Dans une note officielle datée du 22 mai 2026, le Professeur François Marc Modzom, Directeur de l’École Supérieure des Sciences et Techniques de l’Information et de la Communication (ESSTIC), a tapé du poing sur la table.
L’objet de son courroux ? Une conférence académique planifiée au sein de l’établissement, censée accueillir l’icône du football et actuel président de la Fédération Camerounaise de Football (FECAFOOT), Samuel Eto’o Fils.

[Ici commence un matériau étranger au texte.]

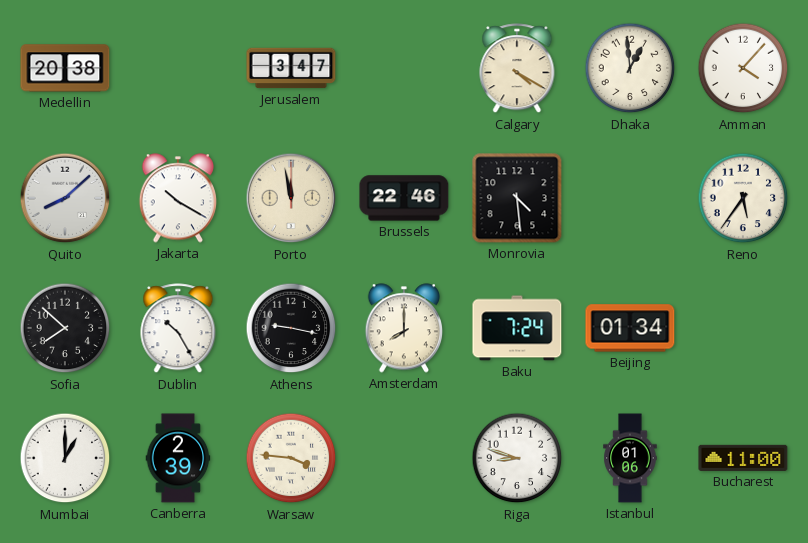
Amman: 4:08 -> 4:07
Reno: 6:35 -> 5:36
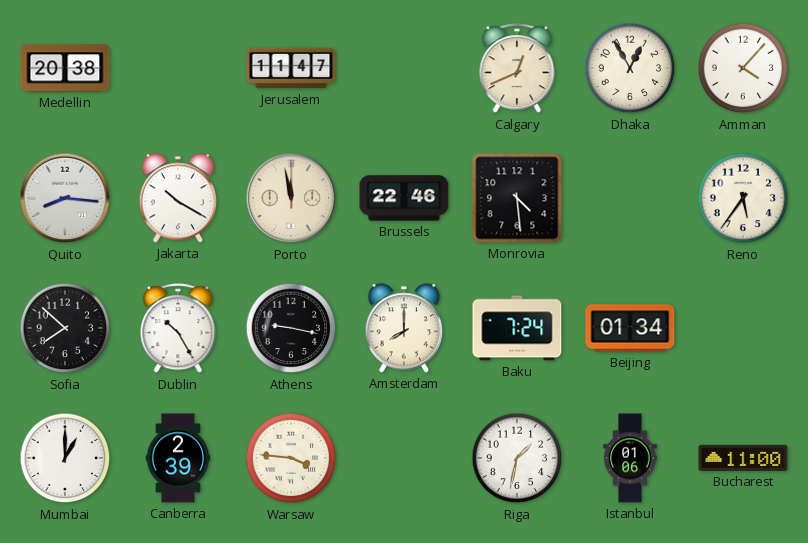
Jerusalem: 3:47 -> 11:47
Calgary: 4:20 -> 12:41
Dhaka: 12:59 -> 12:55
Quito: 8:08 -> 8:16
Riga: 8:48 -> 1:32
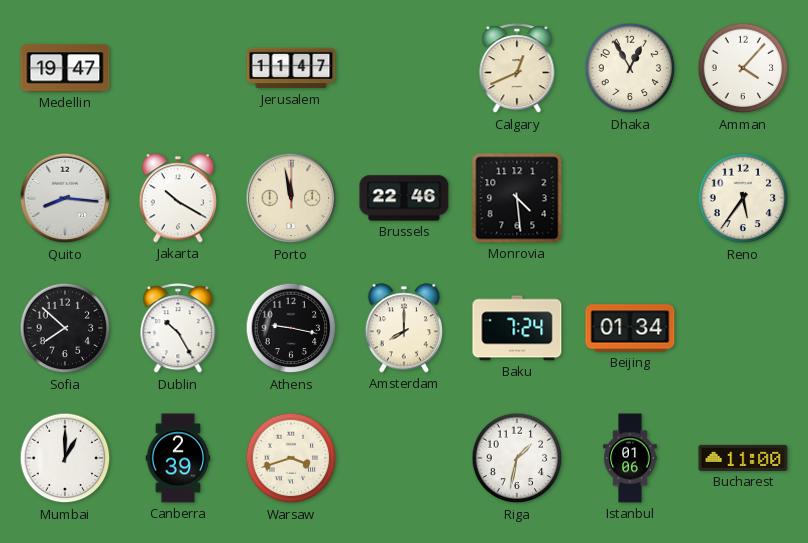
Medellin: 20:38 -> 19:47
Warsaw: 3:46 -> 3:42
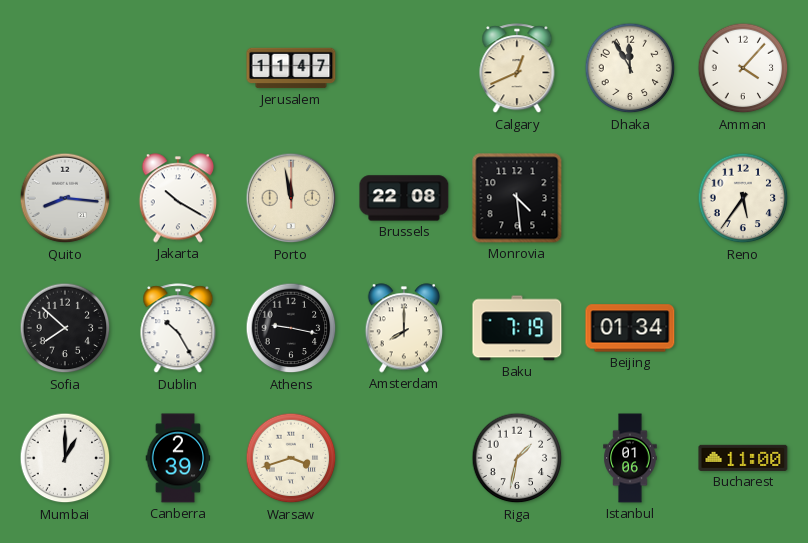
Medellin: 19:47 -> none
Dhaka: 12:55 -> 11:55
Brussels: 22:46 -> 22:08
Baku: 7:24 -> 7:19
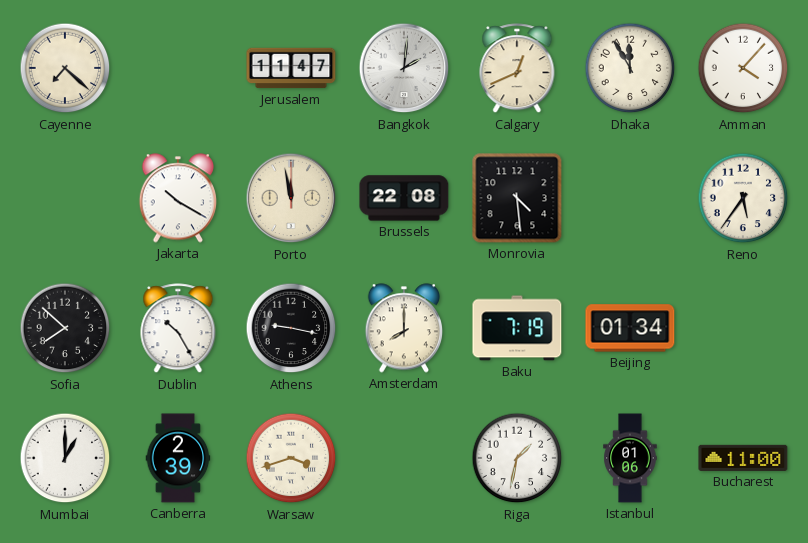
Cayenne: none -> 7:22
Bangkok: none -> 2:01
Quito: 8:16 -> none
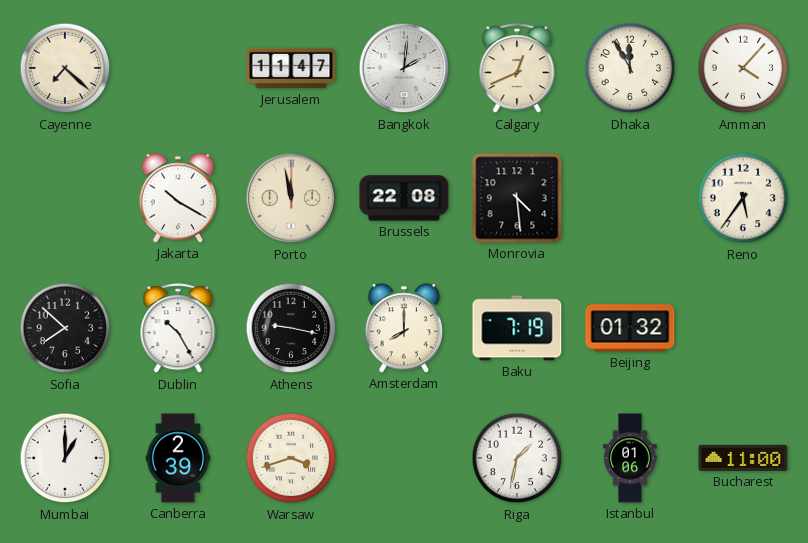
Beijing: 01:34 -> 01:32
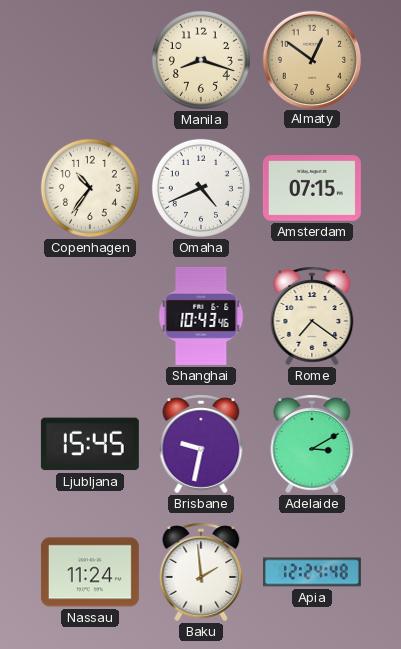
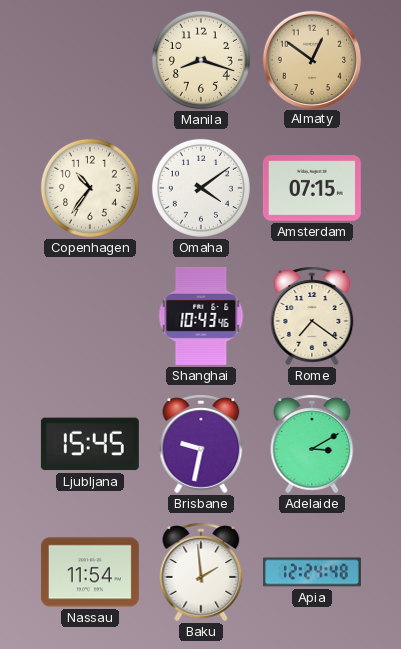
Omaha: 4:41 -> 4:09
Nassau: 11:24 -> 11:54
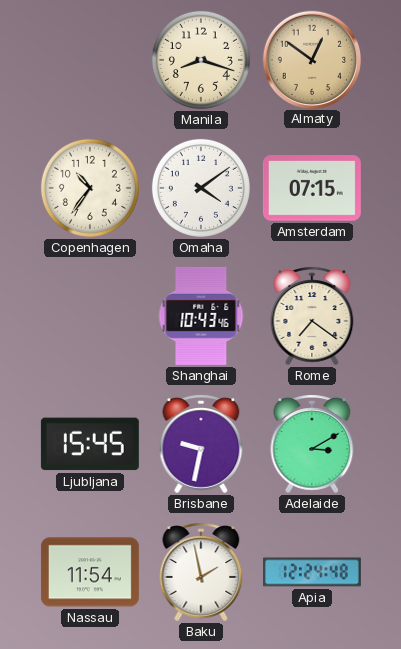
Baku: 1:59 -> 1:58
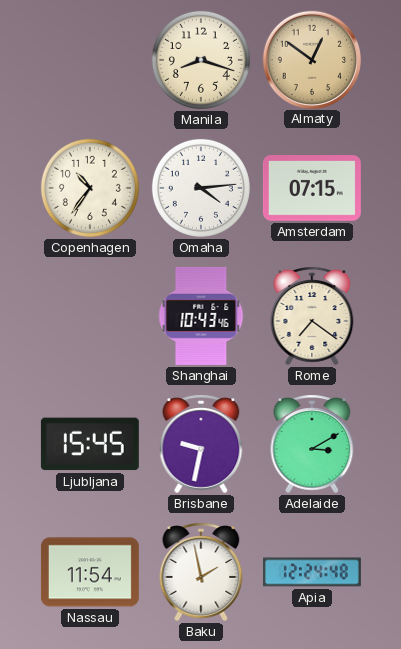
Omaha: 4:09 -> 4:14
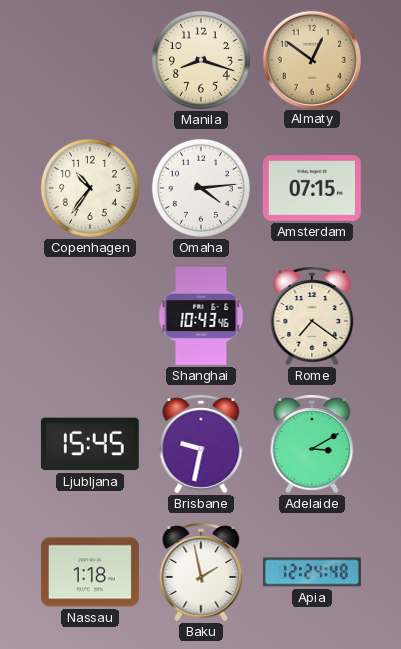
Nassau: 11:54 -> 1:18
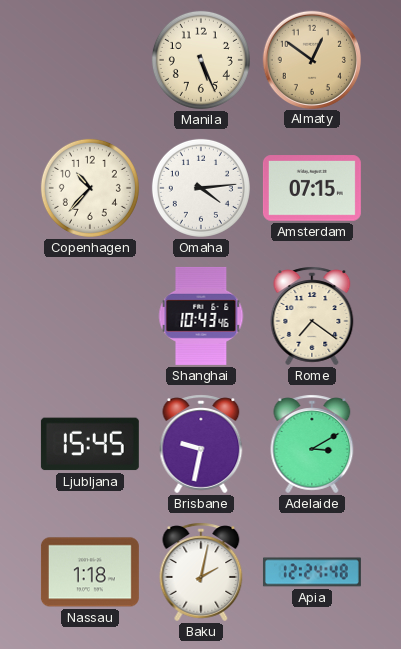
Manila: 8:18 -> 5:26
Copenhagen: 10:36 -> 10:37
Baku: 1:58 -> 2:02
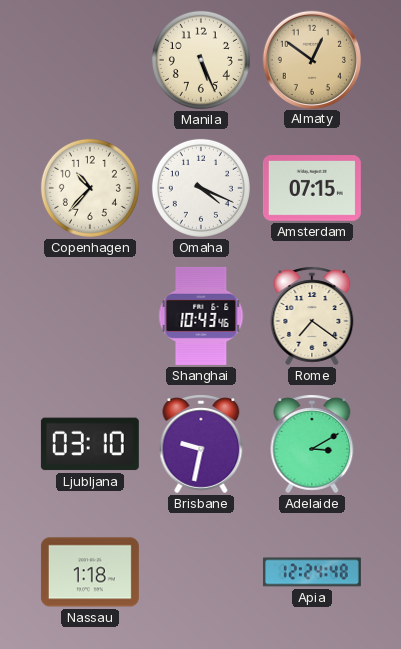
Omaha: 4:14 -> 4:19
Ljubljana: 15:45 -> 03:10
Baku: 2:02 -> none
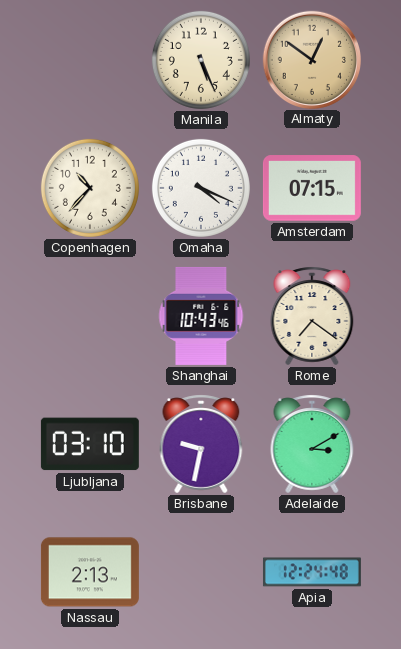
Nassau: 1:18 -> 2:13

L’affaire, qui secoue le campus de l’Université de Yaoundé II, met en lumière un grave manquement managérial et protocolaire de la part des organisateurs internes.
Le premier fait marquant de cette note réside dans la manière dont l’autorité rectorale a été informée de l’événement.
Contre toute attente, le Directeur de l’ESSTIC n’a pas été saisi par les canaux administratifs officiels de son propre établissement.
Il l’indique clairement dans son document :
« J’apprends, au hasard de la consultation de certains réseaux sociaux, qu’une conférence académique, organisée dans les locaux de l’ESSTIC par la filière Édition et Arts Graphiques, prévoit de recevoir, entre autres, Samuel ETO’O FILS, président de la Fédération Camerounaise de Football ».
Cette déclaration administrative révèle que le projet vacillait déjà sur ses bases structurelles, initié en vase clos par la filière concernée sans l’aval de la haute hiérarchie.
Des irrégularités administratives et sécuritaires dénoncées
Loin d’être une simple opposition de principe, le refus du Professeur François Marc Modzom repose sur des arguments légaux, administratifs et sécuritaires majeurs.
Le Directeur soulève d’abord des irrégularités de procédure impardonnables pour une institution d’État :
« Il me plait de rappeler que cette conférence n’a pas été autorisée, du fait des nombreux vices de forme l’ayant entourée ».
Au-delà de la simple paperasse administrative, la stature internationale de l’invité d’honneur posait un défi logistique crucial que les organisateurs semblent avoir totalement occulté.
Accueillir une personnalité publique de l’envergure de Samuel Eto’o Fils dans un espace universitaire ne s’improvise pas, sous peine de créer des débordements incontrôlables.
Le Directeur est catégorique sur ce point :
« La personnalité du président de la FECAFOOT au campus de l’ESSTIC appelle, en effet, des dispositions aussi bien protocolaires que sécuritaires qui ne semblent pas avoir été prises ».
Une interdiction ferme et des menaces de sanctions
Face à ce qu’il qualifie d’insubordination ou d’amateurisme, le ton du Professeur Modzom se durcit drastiquement dans la conclusion de sa note.
L’interdiction est immédiate, absolue, et s’accompagne d’une mise en garde sévère contre les enseignants ou étudiants à l’origine de cette initiative :
« Je réitère par conséquent l’interdiction formelle de cette conférence, tout en mettant en garde ses organisateurs face à cette intolérable légèreté, passible de sanctions sévères ».
Le message est limpide : l’administration de l’ESSTIC ne tolérera aucun contournement des règles de gouvernance universitaire, même lorsque le prestige d’un invité est brandi.
Preuve de la gravité de la situation et du respect de la voie hiérarchique, une copie de cette note de cadrage a été immédiatement transmise à Monsieur le Recteur de l’Université de Yaoundé II (ATCR) pour information et suivi.
Le rideau tombe ainsi, de manière brutale mais factuelle, sur un événement qui aura manqué de discipline avant même d’avoir pu exister.